Searching for work as a youth counselor at Aviano Air Base, Italy, in the mid-1990s, the wife of a major assigned to NATO said she had reached a dead end in her hunt for a job that would draw on her new psychology degree.
But frequent moves are the bane of many a career-oriented military wife, she said, and after reaching her wits’ end in Aviano, she started looking for a different way to adapt to her transient way of life.
Sending out a tall stack of letters in a shotgun pattern to editors in Europe and the United States, Dana started pitching ideas for travel stories. She got a single response that, she said, was literally one in 100.
“There was an editor in New York who had lost his Italy correspondent and had a deadline to meet, so he was as desperate as I was,” Dana said.
The editor asked for samples of her writing, so she sent him the only thing she had: copies of Christmas letters sent to her family back home.
“[They were] just little snippets of travel writing,” Dana said, but the editor was convinced. “Like I said … he was desperate.”
The break launched her into 10 years of writing hundreds of hotel, restaurant and ski resort reviews covering destinations around the globe. This fall, that experience led to the publication of the Ramstein-area resident’s first book, “The Alps Adventure Guide,” which hit bookstores Sept. 14.
A traveler’s reference to 73 locations across six countries, Dana’s book is a tutorial on everything from good places to paraglide in the mountains to where to find a hot meal in any number of tiny slope-side hamlets.
“Alps” also contains passages on cultural events and the history of the towns covered in the book, a feature Dana’s friend Alex Grynkewich said was his favorite of the guide, which he used on a recent trip to Zermatt, Switzerland.
“That’s something you’d be hard pressed to find just walking around,” he said.
To compile an adventure guide to such a diverse region is an accomplishment for someone who says she doesn’t view herself as either a world-weary traveler or a particularly adventurous person.
“I don’t see myself that way,” Dana said at a cafe in Ramstein and, dressed in a very sensible, almost librarian-type wool sweater and turtleneck, hands cupped around a latte, she didn’t particularly look “that way” either.
“I knew she was adventurous,” said her husband, Maj. Matthew Dana, who works with NATO’s Combined Air Operations Center at Ramstein. “But I didn’t see travel writing in her future.”
Nor did his wife at first, she said.
The offer to write hotel reviews came in the same week she landed a job at a youth center in Aviano — the very job she’d been searching for all along — and her decision on which one to take was tougher than might be expected, she said.
“That was stability versus ambiguity and the unknown,” she said.
Choosing the latter and embarking on a career as a writer, Dana faced an almost identical quandary in 2002, when she got a contract to write “Alps” within days of being accepted into a doctoral program through Oklahoma University.

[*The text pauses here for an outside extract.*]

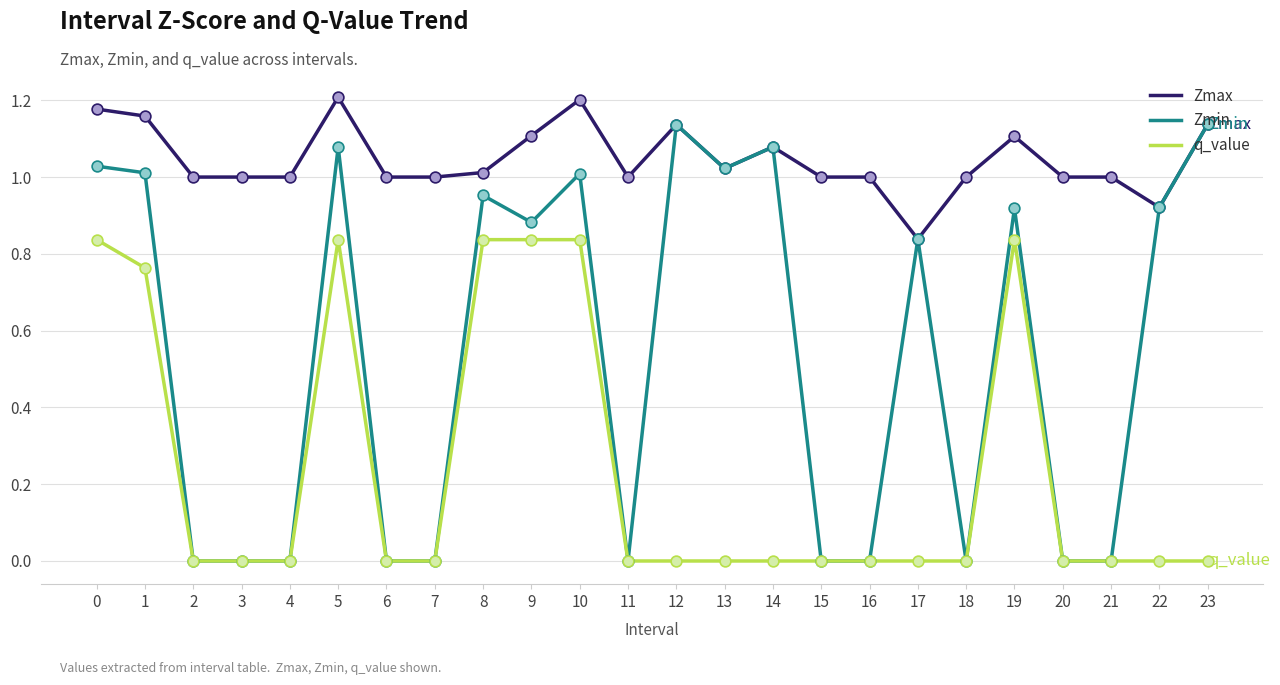

Which series has the largest total across all categories?

Zmax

Again, she struggled, she said.
“My take on it was, ‘Screw the doctorate … do the book’” Matthew Dana said. But this time Krista took a different path: She accepted both.

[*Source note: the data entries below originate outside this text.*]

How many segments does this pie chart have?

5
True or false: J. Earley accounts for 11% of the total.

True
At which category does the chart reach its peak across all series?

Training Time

These days, with the book in stores and her doctoral program in organizational leadership well on its way, Dana said she doesn’t have plans to go back to a life of scouring Milan for swank clubs and testing cheese dishes in Geneva — even though she’s had offers to write two more books.
Instead, Dana said for now she’s going to focus on her doctoral dissertation — a study on innovative ways military spouses can find career fulfillment.
After spending her working days frequenting French restaurants and skiing in Switzerland for the past 10 years, it would be comforting to hear that Dana is leaving the business because it’s really just a morass of train delays, lost luggage and crushing deadlines.
But the new author doesn’t try to ease anyone’s jealousy.
“I will not complain,” she said. “It was a dream project for me.”